По воле судьбы знаменитый самосский мудрец Гермодас присутствовал на празднике Солнца в храме Аполлона и лично беседовал с Пифагором. Потрясенный до глубины души неизмеримостью познаний юноши, блестящей смелости в суждениях и его простоте и образности выражения мысли, Гермодас обратился к иерофанту храма: «Кто этот юноша?» «О! Слава Аполлону! — воздел руки к Солнцу старый жрец, — Истина есть душа Аполлона, Свет есть Его тело, а этот отрок — Глагол Аполлона!» — и Иерофант рассказал философу о пророчестве Пифии. Задумавшись, Гермодас испросил позволения лично возглавить обучение Пифагора.
В Древней Элладе было принято устраивать публичные диспуты с участием знаменитых мыслителей. Главы многочисленных философских школ и направлений считали за честь победить в таком ученом споре. Едва Пифагор поступил в школу Гермодаса, как на Самос прибыл один из самых известных мудрецов Греции — Анаксимандр из Милета. Как всегда он вызывал на диспут самосских философов. Хитроумный Гермодас понимал, что никому из его школы не сравняться в мудрости с Анаксимандром, поэтому он решил выставить на философское состязание малолетнего Пифагора. Дескать, если юноша сможет противостоять умозаключениям великого Анаксимандра, то слава его школы прогремит на всю Элладу, ну а если проиграет, то всегда можно сослаться на то, что мудрец состязался с малолетним отроком.
Итак, самый необычный за всю историю Древней Эллады диспут состоялся. Однако строгие старейшины ареопага впервые не смогли выявить победителя, так как в самом начале дискуссии великий Анаксимандр удивленно вскинул бровь: «Кто ты, юноша? Не иначе сам Аполлон вещает через твои уста!» И два мудреца, один убеленный сединами, другой — безусый малец, уже не прибегали к софистским уловкам и демагогии, не блистали неразрешимыми парадоксами, а вели возвышенную беседу о самом главном: об Едином Боге, о Творении Мира, об Абсолютной Реальности и предназначении человека. В конце разговора о божественном, Анаксимандр призвал Пифагора отправиться в Египет и познать себя, ибо «если сыны Эллады обладают знанием богов, то знание Единого Бога сохраняется лишь в одном Египте».

- **ЗАДАЧА**
Перепишите часть текста о юном Пифагоре, которая открывается словами «По воле судьбы» и завершается словами «возглавить обучение Пифагора.», поменяв «Гермодас» на «Ферекид». Приведенные далее позиции с текстом не связаны.

- **ИСХОДНЫЕ ДАННЫЕ**
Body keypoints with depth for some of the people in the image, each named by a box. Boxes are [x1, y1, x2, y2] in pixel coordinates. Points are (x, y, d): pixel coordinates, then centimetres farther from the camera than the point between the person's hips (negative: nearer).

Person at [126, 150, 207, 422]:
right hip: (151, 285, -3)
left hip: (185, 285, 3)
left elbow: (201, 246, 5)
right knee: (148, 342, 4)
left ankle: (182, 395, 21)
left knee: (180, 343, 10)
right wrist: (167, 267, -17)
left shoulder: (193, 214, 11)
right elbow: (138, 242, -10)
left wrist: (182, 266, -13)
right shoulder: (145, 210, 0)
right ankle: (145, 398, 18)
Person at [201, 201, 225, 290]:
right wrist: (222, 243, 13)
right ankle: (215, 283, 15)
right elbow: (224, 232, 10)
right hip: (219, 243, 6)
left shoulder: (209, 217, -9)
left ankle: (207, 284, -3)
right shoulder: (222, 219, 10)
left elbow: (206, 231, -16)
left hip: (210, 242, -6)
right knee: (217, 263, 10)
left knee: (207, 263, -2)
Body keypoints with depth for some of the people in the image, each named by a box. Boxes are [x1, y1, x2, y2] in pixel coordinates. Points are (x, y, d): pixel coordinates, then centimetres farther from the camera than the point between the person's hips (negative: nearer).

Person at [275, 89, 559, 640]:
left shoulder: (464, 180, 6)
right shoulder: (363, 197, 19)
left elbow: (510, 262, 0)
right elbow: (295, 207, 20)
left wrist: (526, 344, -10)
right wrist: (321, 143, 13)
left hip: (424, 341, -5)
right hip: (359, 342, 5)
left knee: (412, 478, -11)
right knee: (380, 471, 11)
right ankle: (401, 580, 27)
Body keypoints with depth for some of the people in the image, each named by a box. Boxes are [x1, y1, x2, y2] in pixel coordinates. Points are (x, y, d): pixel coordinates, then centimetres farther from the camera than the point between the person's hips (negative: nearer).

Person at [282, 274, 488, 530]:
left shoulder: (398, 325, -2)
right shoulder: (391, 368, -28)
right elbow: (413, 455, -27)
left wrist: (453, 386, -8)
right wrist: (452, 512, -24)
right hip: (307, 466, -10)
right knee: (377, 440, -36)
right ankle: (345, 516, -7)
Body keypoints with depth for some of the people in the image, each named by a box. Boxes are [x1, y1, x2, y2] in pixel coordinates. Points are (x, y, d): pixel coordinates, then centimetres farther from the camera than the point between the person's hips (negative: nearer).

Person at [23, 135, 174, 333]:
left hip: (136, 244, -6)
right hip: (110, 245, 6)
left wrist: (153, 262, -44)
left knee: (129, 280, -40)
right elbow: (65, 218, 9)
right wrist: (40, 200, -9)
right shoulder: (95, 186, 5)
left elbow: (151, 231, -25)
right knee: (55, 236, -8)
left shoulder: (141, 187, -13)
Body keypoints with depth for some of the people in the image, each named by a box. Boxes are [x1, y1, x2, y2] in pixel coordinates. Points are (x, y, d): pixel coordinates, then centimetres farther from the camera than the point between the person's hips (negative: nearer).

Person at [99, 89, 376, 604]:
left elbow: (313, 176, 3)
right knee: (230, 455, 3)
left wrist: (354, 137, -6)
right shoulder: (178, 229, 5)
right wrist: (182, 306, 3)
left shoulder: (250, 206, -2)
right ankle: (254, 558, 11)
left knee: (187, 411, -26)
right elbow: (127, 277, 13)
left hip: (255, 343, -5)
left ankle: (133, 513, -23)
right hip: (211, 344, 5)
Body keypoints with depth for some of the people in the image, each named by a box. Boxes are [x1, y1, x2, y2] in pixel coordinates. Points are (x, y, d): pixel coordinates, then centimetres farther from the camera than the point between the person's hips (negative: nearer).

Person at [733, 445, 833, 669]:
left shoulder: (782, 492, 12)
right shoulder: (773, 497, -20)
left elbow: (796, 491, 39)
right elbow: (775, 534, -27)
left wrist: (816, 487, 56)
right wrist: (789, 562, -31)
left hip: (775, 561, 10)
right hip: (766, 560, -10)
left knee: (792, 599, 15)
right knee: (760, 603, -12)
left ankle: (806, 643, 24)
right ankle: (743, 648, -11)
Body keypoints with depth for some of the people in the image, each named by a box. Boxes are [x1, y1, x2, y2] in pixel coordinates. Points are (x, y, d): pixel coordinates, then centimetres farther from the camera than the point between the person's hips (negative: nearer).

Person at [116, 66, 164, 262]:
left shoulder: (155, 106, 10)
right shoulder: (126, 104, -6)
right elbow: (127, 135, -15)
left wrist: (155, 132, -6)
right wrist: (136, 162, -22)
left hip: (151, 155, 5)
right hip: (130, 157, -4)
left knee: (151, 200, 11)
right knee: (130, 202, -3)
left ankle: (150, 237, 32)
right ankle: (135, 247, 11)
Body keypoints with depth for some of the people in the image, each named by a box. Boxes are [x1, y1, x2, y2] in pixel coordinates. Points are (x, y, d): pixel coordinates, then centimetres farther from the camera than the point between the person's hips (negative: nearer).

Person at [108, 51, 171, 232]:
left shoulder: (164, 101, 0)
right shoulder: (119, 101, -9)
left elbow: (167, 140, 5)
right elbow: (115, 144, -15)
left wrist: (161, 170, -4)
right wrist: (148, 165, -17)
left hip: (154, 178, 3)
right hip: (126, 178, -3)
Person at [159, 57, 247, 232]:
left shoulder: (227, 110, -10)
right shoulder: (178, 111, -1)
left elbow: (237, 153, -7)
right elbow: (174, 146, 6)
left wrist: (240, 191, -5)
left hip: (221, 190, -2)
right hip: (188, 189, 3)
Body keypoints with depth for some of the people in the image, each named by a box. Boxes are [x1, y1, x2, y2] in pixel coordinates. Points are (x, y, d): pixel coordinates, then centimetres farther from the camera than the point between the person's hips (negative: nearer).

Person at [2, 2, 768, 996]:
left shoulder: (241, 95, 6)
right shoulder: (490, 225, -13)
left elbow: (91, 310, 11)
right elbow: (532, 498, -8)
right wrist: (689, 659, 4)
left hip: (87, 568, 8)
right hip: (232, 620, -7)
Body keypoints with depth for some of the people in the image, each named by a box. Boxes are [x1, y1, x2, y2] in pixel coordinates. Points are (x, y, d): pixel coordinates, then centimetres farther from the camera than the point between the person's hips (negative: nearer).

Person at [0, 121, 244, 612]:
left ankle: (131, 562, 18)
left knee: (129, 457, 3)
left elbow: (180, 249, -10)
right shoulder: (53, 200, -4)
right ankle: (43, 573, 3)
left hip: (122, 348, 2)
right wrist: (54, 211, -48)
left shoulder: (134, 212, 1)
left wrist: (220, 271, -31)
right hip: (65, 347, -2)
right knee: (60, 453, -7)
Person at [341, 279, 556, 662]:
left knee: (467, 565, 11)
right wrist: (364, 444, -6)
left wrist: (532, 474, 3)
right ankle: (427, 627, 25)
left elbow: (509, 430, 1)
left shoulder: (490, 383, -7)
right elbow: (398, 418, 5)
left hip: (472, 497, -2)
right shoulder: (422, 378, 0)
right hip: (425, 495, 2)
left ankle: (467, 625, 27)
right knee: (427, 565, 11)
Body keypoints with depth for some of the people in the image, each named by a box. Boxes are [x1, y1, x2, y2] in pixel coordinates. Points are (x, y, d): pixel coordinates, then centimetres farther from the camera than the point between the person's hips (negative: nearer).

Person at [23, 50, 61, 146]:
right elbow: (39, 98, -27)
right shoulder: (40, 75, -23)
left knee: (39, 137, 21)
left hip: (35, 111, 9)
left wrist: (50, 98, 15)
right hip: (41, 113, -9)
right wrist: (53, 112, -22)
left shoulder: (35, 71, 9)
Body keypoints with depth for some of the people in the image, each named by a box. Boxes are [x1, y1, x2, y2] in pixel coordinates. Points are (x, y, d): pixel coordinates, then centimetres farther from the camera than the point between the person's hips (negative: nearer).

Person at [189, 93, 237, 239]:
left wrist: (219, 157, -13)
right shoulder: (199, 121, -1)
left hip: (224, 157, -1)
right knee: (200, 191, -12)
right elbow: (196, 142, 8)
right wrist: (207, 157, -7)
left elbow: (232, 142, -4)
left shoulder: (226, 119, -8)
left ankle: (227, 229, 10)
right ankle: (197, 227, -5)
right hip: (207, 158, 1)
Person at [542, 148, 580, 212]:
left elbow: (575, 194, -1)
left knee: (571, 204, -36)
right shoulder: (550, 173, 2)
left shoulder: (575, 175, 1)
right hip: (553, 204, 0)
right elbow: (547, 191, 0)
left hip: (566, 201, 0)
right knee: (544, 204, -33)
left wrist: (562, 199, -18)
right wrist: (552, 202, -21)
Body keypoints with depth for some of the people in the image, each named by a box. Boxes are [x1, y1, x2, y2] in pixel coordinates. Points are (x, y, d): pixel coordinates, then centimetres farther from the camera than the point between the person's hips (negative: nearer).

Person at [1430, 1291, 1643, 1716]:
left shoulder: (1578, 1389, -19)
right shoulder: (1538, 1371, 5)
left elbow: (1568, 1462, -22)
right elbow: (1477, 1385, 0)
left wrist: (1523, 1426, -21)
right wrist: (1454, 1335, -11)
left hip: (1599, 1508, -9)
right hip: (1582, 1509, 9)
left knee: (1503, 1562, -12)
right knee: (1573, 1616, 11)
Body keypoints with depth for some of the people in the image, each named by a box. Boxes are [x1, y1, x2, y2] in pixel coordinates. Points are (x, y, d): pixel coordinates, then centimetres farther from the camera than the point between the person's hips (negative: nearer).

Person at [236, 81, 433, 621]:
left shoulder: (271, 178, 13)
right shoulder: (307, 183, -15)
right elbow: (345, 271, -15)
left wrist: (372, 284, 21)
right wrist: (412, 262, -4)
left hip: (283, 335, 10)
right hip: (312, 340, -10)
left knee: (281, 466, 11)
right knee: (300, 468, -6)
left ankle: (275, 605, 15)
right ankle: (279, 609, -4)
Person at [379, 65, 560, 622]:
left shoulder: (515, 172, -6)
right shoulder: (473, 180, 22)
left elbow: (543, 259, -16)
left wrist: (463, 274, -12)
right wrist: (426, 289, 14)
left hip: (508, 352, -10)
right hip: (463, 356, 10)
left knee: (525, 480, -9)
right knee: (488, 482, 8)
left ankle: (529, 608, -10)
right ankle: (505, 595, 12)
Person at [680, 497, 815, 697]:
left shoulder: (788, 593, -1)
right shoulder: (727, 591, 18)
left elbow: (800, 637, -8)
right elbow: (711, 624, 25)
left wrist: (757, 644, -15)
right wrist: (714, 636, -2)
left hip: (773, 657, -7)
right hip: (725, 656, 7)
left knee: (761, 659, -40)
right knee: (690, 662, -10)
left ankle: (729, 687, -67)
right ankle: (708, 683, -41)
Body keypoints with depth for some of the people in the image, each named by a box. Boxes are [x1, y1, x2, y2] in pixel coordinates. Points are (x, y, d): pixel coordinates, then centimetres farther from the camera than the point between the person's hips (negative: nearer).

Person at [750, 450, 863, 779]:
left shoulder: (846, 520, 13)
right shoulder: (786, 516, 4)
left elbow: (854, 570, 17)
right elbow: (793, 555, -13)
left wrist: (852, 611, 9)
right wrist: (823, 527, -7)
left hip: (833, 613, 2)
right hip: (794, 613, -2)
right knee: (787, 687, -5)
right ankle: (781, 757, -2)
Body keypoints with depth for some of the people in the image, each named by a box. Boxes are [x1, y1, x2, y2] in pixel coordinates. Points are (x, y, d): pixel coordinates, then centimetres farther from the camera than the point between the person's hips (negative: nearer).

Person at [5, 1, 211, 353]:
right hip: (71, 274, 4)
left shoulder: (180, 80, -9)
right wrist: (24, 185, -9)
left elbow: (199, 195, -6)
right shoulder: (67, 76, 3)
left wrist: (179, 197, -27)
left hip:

- **РЕШЕНИЕ ЗАДАЧИ**
По воле судьбы знаменитый самосский мудрец Ферекид присутствовал на празднике Солнца в храме Аполлона и лично беседовал с Пифагором. Потрясенный до глубины души неизмеримостью познаний юноши, блестящей смелости в суждениях и его простоте и образности выражения мысли, Ферекид обратился к иерофанту храма: «Кто этот юноша?» «О! Слава Аполлону! — воздел руки к Солнцу старый жрец, — Истина есть душа Аполлона, Свет есть Его тело, а этот отрок — Глагол Аполлона!» — и Иерофант рассказал философу о пророчестве Пифии. Задумавшись, Ферекид испросил позволения лично возглавить обучение Пифагора.